The movie empire which Britain's Cinemogul J. Arthur Rank put together in 14 years was in the midst of its own austerity program. Up for sale this week at public auction will go his studios at Shepherd's Bush and Islington. Rank, who could use the money, hopes that they will be knocked down for not less than -L-250,000, possibly to BBC's television division. (The studios are too antiquated to interest U.S. moviemakers in England.) Of the four studios which will be left to Rank, two are shut tight and two are operating at only half their capacity. Last week, Rank and his subsidiaries had just four productions before the cameras, compared with ten a year ago. An actor at liberty summed it up with an old Hollywood gag: "Out at the Rank studios it's so quiet you can hear an option drop."

No Time for Comedy. But the tight fix of Rank, who turns out 50% of all British films, is no joke to Britons. In the last twelve months, he has fired nearly 1,800 production workers (about 35% of his staff) and kept step with other British moviemakers by cutting the pay of most of those left by 10 to 20%. The drop in movie production was so sharp that Labor

M.P. Tom O'Brien complained: "We are not making enough films this year to keep open one quarter of our cinemas and the prospects . . . next year are worse . . . That is a ghastly fact."

The ghastly fact had already been clear to British investors, who are taking a steadily dimmer view of Rank's future as a movie magnate. His producing enterprises have been in trouble before (in 1946 they lost -L-474,777), but those were the hopeful days when Rank was talking of making 60 pictures a year and beating Hollywood at its own game of mass production.
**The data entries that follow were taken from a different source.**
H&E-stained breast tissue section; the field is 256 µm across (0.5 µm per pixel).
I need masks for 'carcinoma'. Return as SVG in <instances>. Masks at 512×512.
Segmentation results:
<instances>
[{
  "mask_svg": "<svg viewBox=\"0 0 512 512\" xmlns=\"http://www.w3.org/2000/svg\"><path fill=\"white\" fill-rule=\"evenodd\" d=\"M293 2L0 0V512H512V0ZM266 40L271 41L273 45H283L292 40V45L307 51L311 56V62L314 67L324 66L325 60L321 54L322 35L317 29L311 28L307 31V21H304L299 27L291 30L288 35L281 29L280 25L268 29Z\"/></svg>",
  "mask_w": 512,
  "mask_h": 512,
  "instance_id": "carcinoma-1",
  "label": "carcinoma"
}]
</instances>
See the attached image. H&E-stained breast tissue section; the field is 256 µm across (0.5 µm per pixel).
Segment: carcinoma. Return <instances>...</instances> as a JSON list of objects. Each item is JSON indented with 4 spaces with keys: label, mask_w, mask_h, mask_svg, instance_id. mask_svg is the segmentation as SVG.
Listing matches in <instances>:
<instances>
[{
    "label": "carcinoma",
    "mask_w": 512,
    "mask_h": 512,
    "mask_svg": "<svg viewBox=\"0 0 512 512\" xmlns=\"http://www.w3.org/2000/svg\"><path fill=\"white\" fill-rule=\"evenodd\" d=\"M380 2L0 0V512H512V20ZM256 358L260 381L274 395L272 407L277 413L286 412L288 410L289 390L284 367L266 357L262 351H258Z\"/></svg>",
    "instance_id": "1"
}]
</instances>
How badly he had flopped was shown by the prices of stocks in his two top companies, both at their eight-year lows. Gaumont-British common, which hit a high of 18s. last year, was down to 4s. 6d. last week. Odeon Theatres common, which had been up to 453., was down to 8. Commented the London Evening Standard: "In view of the gloomy estimates [of] the past year's results . . . shareholders must be prepared for shocks as far as dividends are concerned."

Art Pad Off. Rank's troubles were caused by the fact that he had grown too big too fast. After he had won critical huzzahs and made money on such pictures as Henry V, he had attempted to increase his annual output of pictures from 25 to 60. Directors like Sydney Box (The Seventh Veil), who had been turning out five good films a year, were told to make 20. There was not enough moviemaking talent for all the pictures and the result was a dreary parade of box-office flops which cut into the profits of Rank's theaters, the moneymaking end of his business.

To some extent, Rank was forced into this disastrous policy by the British government's dollar-saving quota slapped on U.S. movies in 1947 (40% of the pictures shown in British theaters must be British made). He was also hit when Hollywood retaliated by refusing to show U.S. pictures on the same bill with British films. Since Rank owns 60% of Britain's theaters, he was under heavy government pressure to step up his picture-making activities.

Rank has decided that the only way out of his difficulties is to return to his old policy of fewer and better pictures. Next year he plans to make only about twelve features. But that will leave Rank the theater-owner out on a limb unless Britain relaxes the quota law. Even that will not solve all of Rank's problems or get him the capital he needs to go on making pictures. Last week one gloomy film executive saw nationalization ahead. Said he: "A nation like Britain has got to have a movie industry ... If private enterprise can't provide [it], government will."